◆ **Goal of the exercise**:
Copy the items below word for word, from the very first line through the line containing "specificamente progettati dal nostro team di".

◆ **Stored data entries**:
■ ■ ■

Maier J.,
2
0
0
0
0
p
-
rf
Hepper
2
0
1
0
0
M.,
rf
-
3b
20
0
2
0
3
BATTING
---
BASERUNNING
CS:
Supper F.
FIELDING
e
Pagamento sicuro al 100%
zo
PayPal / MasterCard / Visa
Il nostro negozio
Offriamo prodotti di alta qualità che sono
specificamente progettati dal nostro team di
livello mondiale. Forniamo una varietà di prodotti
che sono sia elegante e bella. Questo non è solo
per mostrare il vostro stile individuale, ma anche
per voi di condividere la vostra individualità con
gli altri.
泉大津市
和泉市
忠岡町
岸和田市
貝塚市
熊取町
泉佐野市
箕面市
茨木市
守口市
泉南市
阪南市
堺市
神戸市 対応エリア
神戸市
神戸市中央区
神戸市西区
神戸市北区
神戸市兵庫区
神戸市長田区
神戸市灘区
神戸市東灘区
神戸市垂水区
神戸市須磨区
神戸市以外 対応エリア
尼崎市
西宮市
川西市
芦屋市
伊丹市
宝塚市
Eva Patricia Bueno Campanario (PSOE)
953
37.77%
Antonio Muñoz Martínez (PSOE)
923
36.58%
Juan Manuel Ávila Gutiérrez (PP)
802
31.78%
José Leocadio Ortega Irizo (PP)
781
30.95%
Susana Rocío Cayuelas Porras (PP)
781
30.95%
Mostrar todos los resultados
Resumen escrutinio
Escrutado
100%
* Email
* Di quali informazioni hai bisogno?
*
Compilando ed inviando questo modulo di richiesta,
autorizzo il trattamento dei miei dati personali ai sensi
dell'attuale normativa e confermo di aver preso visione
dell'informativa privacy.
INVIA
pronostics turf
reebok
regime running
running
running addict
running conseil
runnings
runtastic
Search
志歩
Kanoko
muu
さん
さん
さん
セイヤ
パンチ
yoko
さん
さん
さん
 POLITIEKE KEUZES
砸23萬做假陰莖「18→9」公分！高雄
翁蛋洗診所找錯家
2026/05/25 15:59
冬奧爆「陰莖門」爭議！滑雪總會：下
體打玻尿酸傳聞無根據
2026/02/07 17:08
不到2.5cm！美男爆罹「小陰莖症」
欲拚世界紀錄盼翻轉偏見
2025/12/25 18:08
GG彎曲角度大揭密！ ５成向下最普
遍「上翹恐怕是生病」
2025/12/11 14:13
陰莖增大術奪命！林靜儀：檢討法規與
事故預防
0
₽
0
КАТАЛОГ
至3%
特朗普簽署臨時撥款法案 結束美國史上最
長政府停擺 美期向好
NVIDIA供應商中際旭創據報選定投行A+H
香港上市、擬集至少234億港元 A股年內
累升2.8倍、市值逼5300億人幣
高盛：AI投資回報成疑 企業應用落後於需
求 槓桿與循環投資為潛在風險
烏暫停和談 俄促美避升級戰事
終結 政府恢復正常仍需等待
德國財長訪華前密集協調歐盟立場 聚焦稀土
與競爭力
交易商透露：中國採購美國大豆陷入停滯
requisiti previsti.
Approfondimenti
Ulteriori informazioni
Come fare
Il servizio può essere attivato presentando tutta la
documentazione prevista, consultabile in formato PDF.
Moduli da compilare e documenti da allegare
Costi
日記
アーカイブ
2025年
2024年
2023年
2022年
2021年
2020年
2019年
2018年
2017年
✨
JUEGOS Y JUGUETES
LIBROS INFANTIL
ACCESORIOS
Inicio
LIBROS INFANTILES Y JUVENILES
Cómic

■ ■ ■

◆ **Answer to this exercise**:
Maier J.,
2
0
0
0
0
p
-
rf
Hepper
2
0
1
0
0
M.,
rf
-
3b
20
0
2
0
3
BATTING
---
BASERUNNING
CS:
Supper F.
FIELDING
e
Pagamento sicuro al 100%
zo
PayPal / MasterCard / Visa
Il nostro negozio
Offriamo prodotti di alta qualità che sono
specificamente progettati dal nostro team di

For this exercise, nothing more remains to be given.